Jacen Tan on the set of 'Zombiepura'.
8 DAYS: Your background is in making short films. What lessons did you take away from making your first feature?
I'm grateful to have a chance to make a feature film, being on set is the most fun time of my life. My biggest lesson is that I now have the skills to survive an actual zombie apocalypse!
Sunny Pang is behind the zombie action choreography. How did he get involved?
Sunny was recommended by fellow filmmakers. Sunny is well-known overseas among action fans, having been in international movies with The Raid star Iko Uwais. Sunny came in as a stunt director and brought his stunt team, Ronin Action Group, to do the stunts and zombie moves. His guys then 'spread the virus': teaching the zombie movements to the rest of the zombie extras. If you ask me, the real stars of the movie are the stuntmen and zombies!

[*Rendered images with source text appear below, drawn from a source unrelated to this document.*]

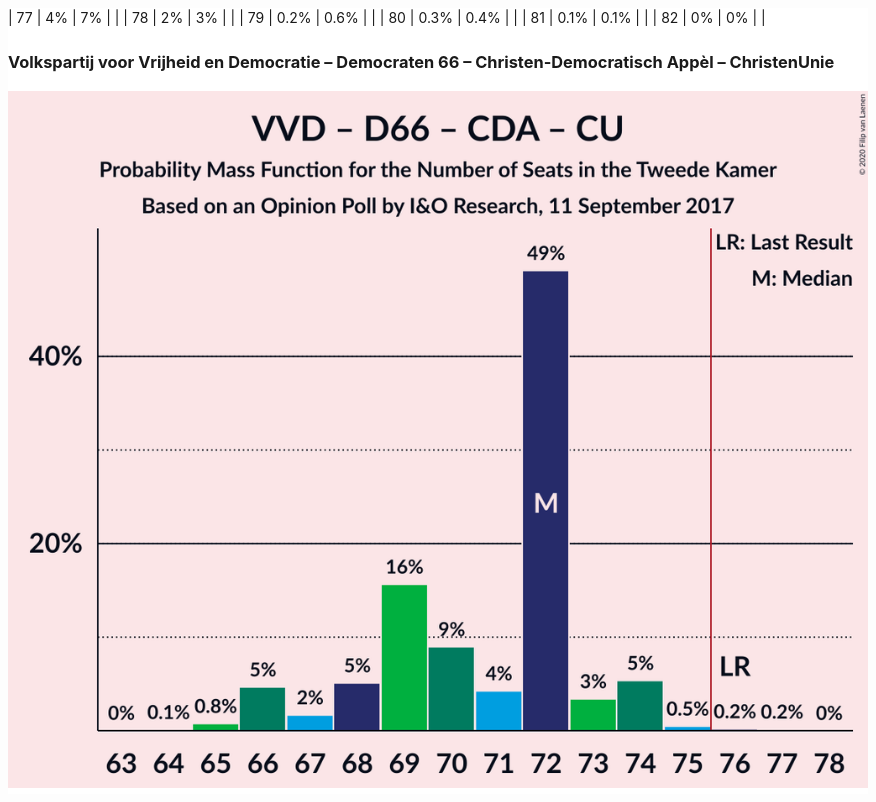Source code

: | 77 | 4% | 7% |  |
| 78 | 2% | 3% |  |
| 79 | 0.2% | 0.6% |  |
| 80 | 0.3% | 0.4% |  |
| 81 | 0.1% | 0.1% |  |
| 82 | 0% | 0% |  |

### Volkspartij voor Vrijheid en Democratie – Democraten 66 – Christen-Democratisch Appèl – ChristenUnie

![Graph with seats probability mass function not yet produced](2017-09-11-IOResearch-coalitions-seats-pmf-vvd–d66–cda–cu.png "Seats Probability Mass Function")
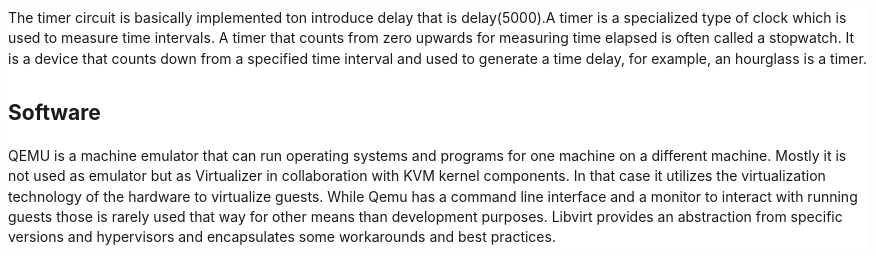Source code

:  The timer circuit is basically implemented ton introduce delay that is delay(5000).A timer is a specialized type of clock which is used to measure time intervals. A timer that counts from zero upwards for measuring time elapsed is often called a stopwatch. 
 It is a device that counts down from a specified time interval and used to generate a time delay, for example, an hourglass is a timer.
 
 ## Software
 
 QEMU is a machine emulator that can run operating systems and programs for one machine on a different machine. Mostly it is not used as emulator but as Virtualizer in collaboration with KVM kernel components. In that case it utilizes the virtualization technology of the hardware to virtualize guests.
While Qemu has a command line interface and a monitor to interact with running guests those is rarely used that way for other means than development purposes. Libvirt provides an abstraction from specific versions and hypervisors and encapsulates some workarounds and best practices.
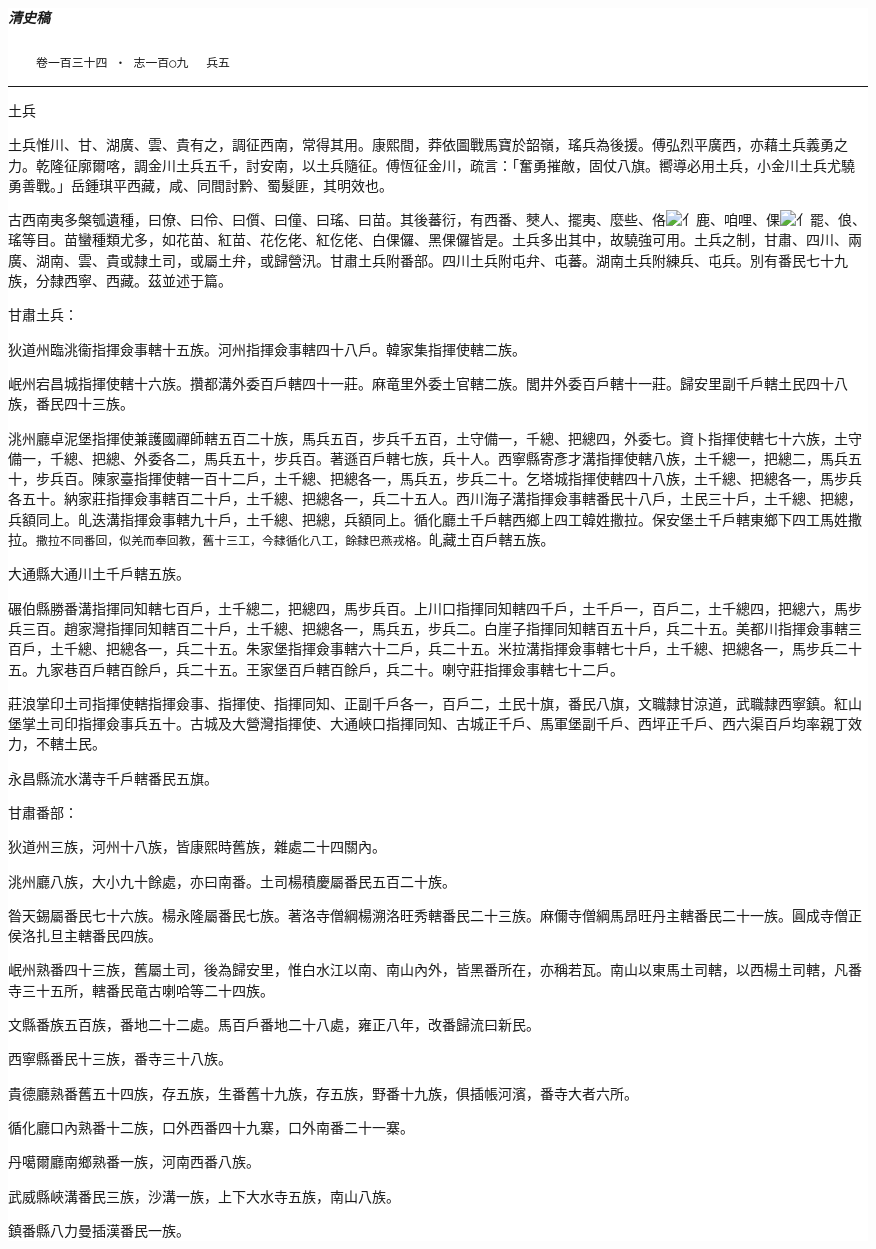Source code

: 

##### 清史稿

　　`卷一百三十四 ‧ 志一百○九`　
`兵五`

* * *

土兵

土兵惟川、甘、湖廣、雲、貴有之，調征西南，常得其用。康熙間，莽依圖戰馬寶於韶嶺，瑤兵為後援。傅弘烈平廣西，亦藉土兵義勇之力。乾隆征廓爾喀，調金川土兵五千，討安南，以土兵隨征。傅恆征金川，疏言：「奮勇摧敵，固仗八旗。嚮導必用土兵，小金川土兵尤驍勇善戰。」岳鍾琪平西藏，咸、同間討黔、蜀髮匪，其明效也。

古西南夷多槃瓠遺種，曰僚、曰伶、曰儨、曰僮、曰瑤、曰苗。其後蕃衍，有西番、僰人、擺夷、麼些、佫![亻鹿](../../imgs/a2517.gif)、咱哩、倮![亻罷](../../imgs/2040c.gif)、俍、瑤等目。苗蠻種類尤多，如花苗、紅苗、花仡佬、紅仡佬、白倮儸、黑倮儸皆是。土兵多出其中，故驍強可用。土兵之制，甘肅、四川、兩廣、湖南、雲、貴或隸土司，或屬土弁，或歸營汛。甘肅土兵附番部。四川土兵附屯弁、屯蕃。湖南土兵附練兵、屯兵。別有番民七十九族，分隸西寧、西藏。茲並述于篇。

甘肅土兵：

狄道州臨洮衞指揮僉事轄十五族。河州指揮僉事轄四十八戶。韓家集指揮使轄二族。

岷州宕昌城指揮使轄十六族。攢都溝外委百戶轄四十一莊。麻竜里外委土官轄二族。閭井外委百戶轄十一莊。歸安里副千戶轄土民四十八族，番民四十三族。

洮州廳卓泥堡指揮使兼護國禪師轄五百二十族，馬兵五百，步兵千五百，土守備一，千總、把總四，外委七。資卜指揮使轄七十六族，土守備一，千總、把總、外委各二，馬兵五十，步兵百。著遜百戶轄七族，兵十人。西寧縣寄彥才溝指揮使轄八族，土千總一，把總二，馬兵五十，步兵百。陳家臺指揮使轄一百十二戶，土千總、把總各一，馬兵五，步兵二十。乞塔城指揮使轄四十八族，土千總、把總各一，馬步兵各五十。納家莊指揮僉事轄百二十戶，土千總、把總各一，兵二十五人。西川海子溝指揮僉事轄番民十八戶，土民三十戶，土千總、把總，兵額同上。癿迭溝指揮僉事轄九十戶，土千總、把總，兵額同上。循化廳土千戶轄西鄉上四工韓姓撒拉。保安堡土千戶轄東鄉下四工馬姓撒拉。`撒拉不同番回，似羌而奉回教，舊十三工，今隸循化八工，餘隸巴燕戎格。`癿藏土百戶轄五族。

大通縣大通川土千戶轄五族。

碾伯縣勝番溝指揮同知轄七百戶，土千總二，把總四，馬步兵百。上川口指揮同知轄四千戶，土千戶一，百戶二，土千總四，把總六，馬步兵三百。趙家灣指揮同知轄百二十戶，土千總、把總各一，馬兵五，步兵二。白崖子指揮同知轄百五十戶，兵二十五。美都川指揮僉事轄三百戶，土千總、把總各一，兵二十五。朱家堡指揮僉事轄六十二戶，兵二十五。米拉溝指揮僉事轄七十戶，土千總、把總各一，馬步兵二十五。九家巷百戶轄百餘戶，兵二十五。王家堡百戶轄百餘戶，兵二十。喇守莊指揮僉事轄七十二戶。

莊浪掌印土司指揮使轄指揮僉事、指揮使、指揮同知、正副千戶各一，百戶二，土民十旗，番民八旗，文職隸甘涼道，武職隸西寧鎮。紅山堡掌土司印指揮僉事兵五十。古城及大營灣指揮使、大通峽口指揮同知、古城正千戶、馬軍堡副千戶、西坪正千戶、西六渠百戶均率親丁效力，不轄土民。

永昌縣流水溝寺千戶轄番民五旗。

甘肅番部：

狄道州三族，河州十八族，皆康熙時舊族，雜處二十四關內。

洮州廳八族，大小九十餘處，亦曰南番。土司楊積慶屬番民五百二十族。

昝天錫屬番民七十六族。楊永隆屬番民七族。著洛寺僧綱楊溯洛旺秀轄番民二十三族。麻儞寺僧綱馬昂旺丹主轄番民二十一族。圓成寺僧正侯洛扎旦主轄番民四族。

岷州熟番四十三族，舊屬土司，後為歸安里，惟白水江以南、南山內外，皆黑番所在，亦稱若瓦。南山以東馬土司轄，以西楊土司轄，凡番寺三十五所，轄番民竜古喇哈等二十四族。

文縣番族五百族，番地二十二處。馬百戶番地二十八處，雍正八年，改番歸流曰新民。

西寧縣番民十三族，番寺三十八族。

貴德廳熟番舊五十四族，存五族，生番舊十九族，存五族，野番十九族，俱插帳河濱，番寺大者六所。

循化廳口內熟番十二族，口外西番四十九寨，口外南番二十一寨。

丹噶爾廳南鄉熟番一族，河南西番八族。

武威縣峽溝番民三族，沙溝一族，上下大水寺五族，南山八族。

鎮番縣八力曼插漢番民一族。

There are two kind of zombies: runners and walkers. How did you decide which kind is best for Zombiepura?
We wanted to create uniquely Singaporean zombies. The fast zombies make you kan cheong but the slow zombies can create comedy. I believe ours is a hybrid. The audience will find certain familiar things with the way our zombies behave.
The movie is 83 minutes long. I thought it’s a bit short. What’s left on the cutting room floor? Is there a director’s cut lurking somewhere?
We wanted a movie that is ‘All Killer, No Filler’! Every minute of the footage was precious, due to our resources. There are small bits that were cut out but every decision was made to tell the story the best way. Director's cut… hmm now you are giving me some ideas...
Zombiepura sets out to be funny and scary. Was it a struggle to get the tone right?
I wanted the audience to be scared, but enjoy themselves at the same time! For me it was just very fun to craft the twists and turns, and the balance between horror and comedy.
The movie is rated PG13. There isn’t much gore. Is that by design?
We didn't design the movie to have a specific rating, but instead try to balance the elements of action, horror and comedy to best tell the story.
Taking cover: Alaric Tay, Joey Pink Lai and Benjamin Heng are planning an exit strategy. This is one of the first scenes Tan shot. "It was at the SOC ground where [Alaric, Joey and Benjamin's characters] are proning on the grass, looking for their weapon. The first day was very xiong; we were doing the chase scenes there as well."
What are your favourite and least favourite scenes?
I can tell you which was my most memorable: Turning up on set on the first day at 6am and seeing extras putting on zombie makeup. That's my favourite memory after spending seven years developing this movie.
Which camp was the movie filmed at?
We combined a few locations and dressed them up to look like an army camp. The art department did a fantastic job. When the taxi driver drove us to set one morning, he thought he was in a real camp!
Did the SAF help out with the production?
They enlisted me for National Service, and that gave me the experience to write this film!
The national anthem plays a key part in the movie, but it isn’t really the national anthem. Care to explain?
It sounds like the anthem to me!
Do you have plans for a sequel?
Yes, there's some ideas floating around.
What’s in your zombie apocalypse go-bag?
Mobile phone, combat rations, and… my wife.
The interview has been edited and condensed for clarity.